### Task objective
All lines from the one with "input [15:0] In;" to the end of the listing below are to be transcribed exactly; both end lines are included, and no other lines are.

__________________________________________________

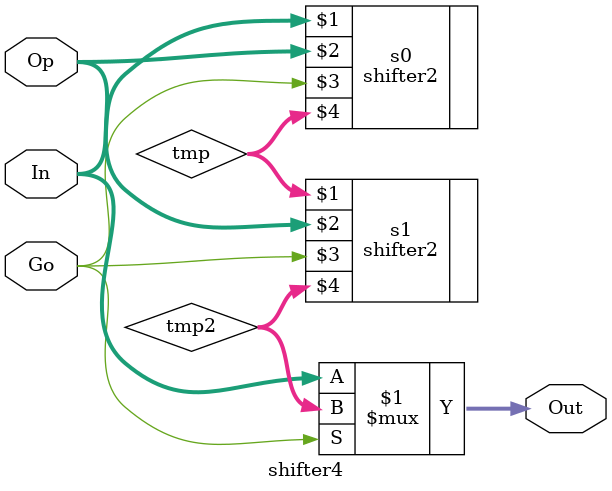
<source format=v>
module shifter4 (In, Op, Go, Out);
	input [15:0] In;
	input [1:0]  Op;
	input Go;
	output [15:0] Out;
	wire [15:0] tmp, tmp2;

	shifter2 s0 (In, Op, Go, tmp);
	shifter2 s1 (tmp, Op, Go, tmp2);
	assign Out = Go ? tmp2 : In;
endmodule


</source>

__________________________________________________

### Response box
	input [15:0] In;
	input [1:0]  Op;
	input Go;
	output [15:0] Out;
	wire [15:0] tmp, tmp2;

	shifter2 s0 (In, Op, Go, tmp);
	shifter2 s1 (tmp, Op, Go, tmp2);
	assign Out = Go ? tmp2 : In;
endmodule


</source>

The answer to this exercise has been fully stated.